Länder wie Großbritannien und die USA richten deshalb Long-Covid-Zentren ein, um die vielfältigen Langzeitschäden zu verstehen und zu behandeln. Auch in der Forschung kristallisieren sich ein Jahr nach den ersten bekannten Fällen bereits Erklärungen dafür heraus, was in den verschiedenen Körpersystemen schiefläuft. So geraten wohl Regelsysteme dauerhaft aus dem Ruder und kehren nicht mehr ins Gleichgewicht zurück: Teile des Immunsystems greifen auf einmal den eigenen Körper an oder scheinen in einer Art Daueraktivierung eine Rolle bei Symptomen wie Müdigkeit und Gedächtnisproblemen zu spielen. Dabei gibt es offenbar viele Parallelen zur Entstehung und Symptomen von Krankheiten wie das Chronic Fatigue Syndrome (CFS).

Ein Kommentar von Veronika Szentpétery-Kessler

Veronika Szentpétery-Kessler ist gelernte Biologin und schreibt über Medizin(techik), Biotechnologie und benachbarte Themen-Biotope.

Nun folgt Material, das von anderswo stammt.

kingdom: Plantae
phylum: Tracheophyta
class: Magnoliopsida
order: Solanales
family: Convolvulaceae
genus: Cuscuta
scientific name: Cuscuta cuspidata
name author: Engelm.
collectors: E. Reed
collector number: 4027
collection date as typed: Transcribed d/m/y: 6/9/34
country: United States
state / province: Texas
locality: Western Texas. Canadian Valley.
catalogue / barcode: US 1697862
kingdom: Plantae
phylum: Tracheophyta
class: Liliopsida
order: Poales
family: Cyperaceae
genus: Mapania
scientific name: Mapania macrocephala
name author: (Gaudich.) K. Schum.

Das legt einerseits erste Therapiemöglichkeiten nahe. Andererseits geht CFS nicht wieder fort und wurde darüber hinaus fast ein Jahrzehnt lang als psychisches Problem abgetan. Deshalb wird es besonders wichtig sein, Ärzte – und Patienten – diesmal besser über die neuen Erkenntnisse auf dem Laufenden zu halten und die Betroffenen nicht allein zu lassen, sondern ihnen flächendeckend Hilfe anzubieten. Sonst wiederholen wir die Fehler der Vergangenheit in einem ungleich größeren Maßstab.